"The quieter you become the more you can hear."
-- Ram Dass
"Be still and know that I am God."
I remember my dad yelling, angrily, demanding that we kids shut up so he could get some "peace and quiet!" "Be still and know that I am God."
-- Psalm 46:10
Sometimes his demand was even more desperate.
"Just give me a moment's peace!" he'd plead.
At those times, the threatening tone of his voice and likelihood of imminent violence usually did shut us up--at least for a few moments.
Kids will be kids. Sigh.
I ache now with the memory of his anguish and my own fear. I wish I knew then what I know now.
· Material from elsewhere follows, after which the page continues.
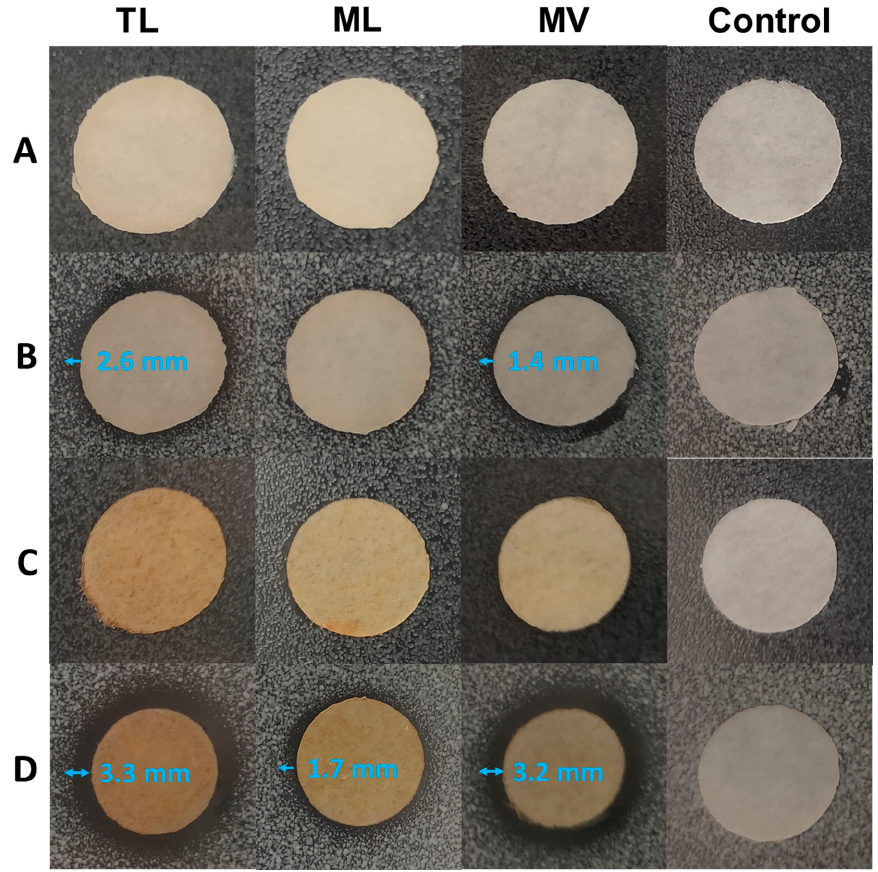
Figure 7. Zone of inhibition test for the plasticizers loaded on paper disks against E. coli and S. aureus ( A : 1 mg of plasticizers and E. coli ; B : 1 mg of plasticizers and S. aureus ; C : 5 mg of plasticizers and E. coli ; D : 5 mg of plasticizers and S. aureus ).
I'd given him that moment's peace gladly -- out of compassion, not fear.
Gone Fishing...
Dad loved to fish.
I remember the day I looked out the front window of our apartment and saw him silhouetted against the sun sparkles of the small lake we lived on. He sat there in his beloved rowboat a couple of hundred feet offshore, fishing pole in hand. Dad could sit like that, motionless, surrounded by the stillness of that lake, just peering at the red and white bobber for quite awhile. He seemed at peace. He'd return to shore afterwards, seemingly in a good mood, calmer, quieter, more content.
I noticed. Forty three years after his death, it is one of my strongest visual memories of him.
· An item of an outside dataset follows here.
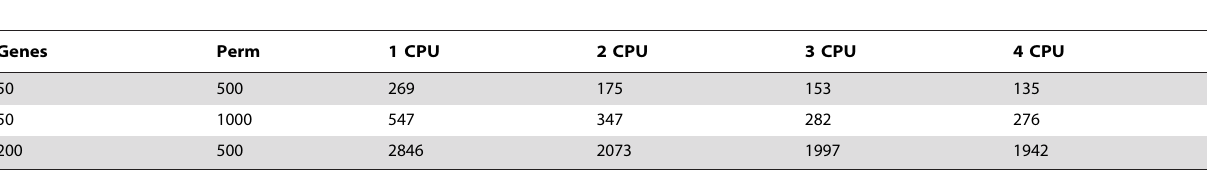
Table 3. Timings for 4 different execution of LABNet running in sequential (1 CPU) and parallel environments from 2 to 4 CPUs on general purpose hardware (1.3 GHz Intel Core i5), 4GB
Yet, those moments were, unfortunately not all that common. My dad worked hard at the factory all day, and then, a single parent, he would prepare dinner before we kids would take over to do the dishes. Beyond that, he kept himself busy with other activites as well. (He was an avid ham radio operator and a boy scout council commissioner.)
Unfortunately, he suffered from atherosclerosis and cardiac disease. He had hit the trifecta. Longevity wasn't his genetic strong suit. His mother, Vera, had died at age 42. His father, Harold, had died of heart disease at age 57. Dad was also a longtime smoker. And, as we saw above, stress management wasn't his forte. He lived "with gusto" -- and was uptight and angry frequently. (Although years of Practice have allowed me to chill out more readily these days, I, myself smoked for nearly forty years -- and had two stents installed in my heart eight years ago. (Oak trees and acorns come to mind...)
After a heart attack, strokes, and uncontrollable high blood pressure, our family doctor had advised dad to retire and "just go fishing." At age 59, he did just that. He bought himself a camper and a trailer, and for much of final year and a half of his life, he traveled and fished from coast to coast.